Dataset entries
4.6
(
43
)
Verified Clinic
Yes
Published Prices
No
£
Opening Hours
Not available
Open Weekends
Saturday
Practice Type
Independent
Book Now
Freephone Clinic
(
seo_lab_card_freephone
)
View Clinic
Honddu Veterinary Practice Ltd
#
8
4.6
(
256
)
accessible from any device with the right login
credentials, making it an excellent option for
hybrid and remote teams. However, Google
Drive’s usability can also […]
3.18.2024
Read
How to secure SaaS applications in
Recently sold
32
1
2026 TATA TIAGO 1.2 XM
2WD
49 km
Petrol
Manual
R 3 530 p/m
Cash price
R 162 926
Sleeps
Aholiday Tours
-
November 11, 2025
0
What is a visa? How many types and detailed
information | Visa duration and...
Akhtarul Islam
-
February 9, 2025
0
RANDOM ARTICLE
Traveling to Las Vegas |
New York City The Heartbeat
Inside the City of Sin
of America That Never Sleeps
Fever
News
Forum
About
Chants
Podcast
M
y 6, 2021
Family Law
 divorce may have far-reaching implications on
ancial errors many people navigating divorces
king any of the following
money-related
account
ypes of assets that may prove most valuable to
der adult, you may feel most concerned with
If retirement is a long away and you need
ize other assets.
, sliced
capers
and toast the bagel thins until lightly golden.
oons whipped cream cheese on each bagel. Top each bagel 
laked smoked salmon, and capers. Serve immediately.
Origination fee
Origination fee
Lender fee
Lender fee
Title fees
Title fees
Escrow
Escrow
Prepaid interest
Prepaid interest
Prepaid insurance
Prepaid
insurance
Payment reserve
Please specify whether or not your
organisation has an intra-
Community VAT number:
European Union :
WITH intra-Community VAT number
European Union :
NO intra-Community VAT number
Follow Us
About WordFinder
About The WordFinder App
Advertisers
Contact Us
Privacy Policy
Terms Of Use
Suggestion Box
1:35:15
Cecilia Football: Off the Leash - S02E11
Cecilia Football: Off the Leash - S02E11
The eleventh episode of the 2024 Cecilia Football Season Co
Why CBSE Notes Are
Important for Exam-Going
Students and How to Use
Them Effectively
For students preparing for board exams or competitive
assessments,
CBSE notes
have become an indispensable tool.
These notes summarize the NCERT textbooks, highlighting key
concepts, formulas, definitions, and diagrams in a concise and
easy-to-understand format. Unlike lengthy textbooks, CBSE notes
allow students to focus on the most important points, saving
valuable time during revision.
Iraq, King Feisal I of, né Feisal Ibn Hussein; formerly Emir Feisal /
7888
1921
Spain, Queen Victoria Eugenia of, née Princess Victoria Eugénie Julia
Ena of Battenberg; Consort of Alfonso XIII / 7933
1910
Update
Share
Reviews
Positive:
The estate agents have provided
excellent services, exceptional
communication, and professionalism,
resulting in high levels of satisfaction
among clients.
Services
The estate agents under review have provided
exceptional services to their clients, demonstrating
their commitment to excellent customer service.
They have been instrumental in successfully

Exercise requirements: Arrange every line from all of the records above as a numbered list, leaving out any blank lines.

Response box:
1. 4.6
2. (
3. 43
4. )
5. Verified Clinic
6. Yes
7. Published Prices
8. No
9. £
10. Opening Hours
11. Not available
12. Open Weekends
13. Saturday
14. Practice Type
15. Independent
16. Book Now
17. Freephone Clinic
18. (
19. seo_lab_card_freephone
20. )
21. View Clinic
22. Honddu Veterinary Practice Ltd
23. #
24. 8
25. 4.6
26. (
27. 256
28. )
29. accessible from any device with the right login
30. credentials, making it an excellent option for
31. hybrid and remote teams. However, Google
32. Drive’s usability can also […]
33. 3.18.2024
34. Read
35. How to secure SaaS applications in
36. Recently sold
37. 32
38. 1
39. 2026 TATA TIAGO 1.2 XM
40. 2WD
41. 49 km
42. Petrol
43. Manual
44. R 3 530 p/m
45. Cash price
46. R 162 926
47. Sleeps
48. Aholiday Tours
49. -
50. November 11, 2025
51. 0
52. What is a visa? How many types and detailed
53. information | Visa duration and...
54. Akhtarul Islam
55. -
56. February 9, 2025
57. 0
58. RANDOM ARTICLE
59. Traveling to Las Vegas |
60. New York City The Heartbeat
61. Inside the City of Sin
62. of America That Never Sleeps
63. Fever
64. News
65. Forum
66. About
67. Chants
68. Podcast
69. M
70. y 6, 2021
71. Family Law
72.  divorce may have far-reaching implications on
73. ancial errors many people navigating divorces
74. king any of the following
75. money-related
76. account
77. ypes of assets that may prove most valuable to
78. der adult, you may feel most concerned with
79. If retirement is a long away and you need
80. ize other assets.
81. , sliced
82. capers
83. and toast the bagel thins until lightly golden.
84. oons whipped cream cheese on each bagel. Top each bagel 
85. laked smoked salmon, and capers. Serve immediately.
86. Origination fee
87. Origination fee
88. Lender fee
89. Lender fee
90. Title fees
91. Title fees
92. Escrow
93. Escrow
94. Prepaid interest
95. Prepaid interest
96. Prepaid insurance
97. Prepaid
98. insurance
99. Payment reserve
100. Please specify whether or not your
101. organisation has an intra-
102. Community VAT number:
103. European Union :
104. WITH intra-Community VAT number
105. European Union :
106. NO intra-Community VAT number
107. Follow Us
108. About WordFinder
109. About The WordFinder App
110. Advertisers
111. Contact Us
112. Privacy Policy
113. Terms Of Use
114. Suggestion Box
115. 1:35:15
116. Cecilia Football: Off the Leash - S02E11
117. Cecilia Football: Off the Leash - S02E11
118. The eleventh episode of the 2024 Cecilia Football Season Co
119. Why CBSE Notes Are
120. Important for Exam-Going
121. Students and How to Use
122. Them Effectively
123. For students preparing for board exams or competitive
124. assessments,
125. CBSE notes
126. have become an indispensable tool.
127. These notes summarize the NCERT textbooks, highlighting key
128. concepts, formulas, definitions, and diagrams in a concise and
129. easy-to-understand format. Unlike lengthy textbooks, CBSE notes
130. allow students to focus on the most important points, saving
131. valuable time during revision.
132. Iraq, King Feisal I of, né Feisal Ibn Hussein; formerly Emir Feisal /
133. 7888
134. 1921
135. Spain, Queen Victoria Eugenia of, née Princess Victoria Eugénie Julia
136. Ena of Battenberg; Consort of Alfonso XIII / 7933
137. 1910
138. Update
139. Share
140. Reviews
141. Positive:
142. The estate agents have provided
143. excellent services, exceptional
144. communication, and professionalism,
145. resulting in high levels of satisfaction
146. among clients.
147. Services
148. The estate agents under review have provided
149. exceptional services to their clients, demonstrating
150. their commitment to excellent customer service.
151. They have been instrumental in successfully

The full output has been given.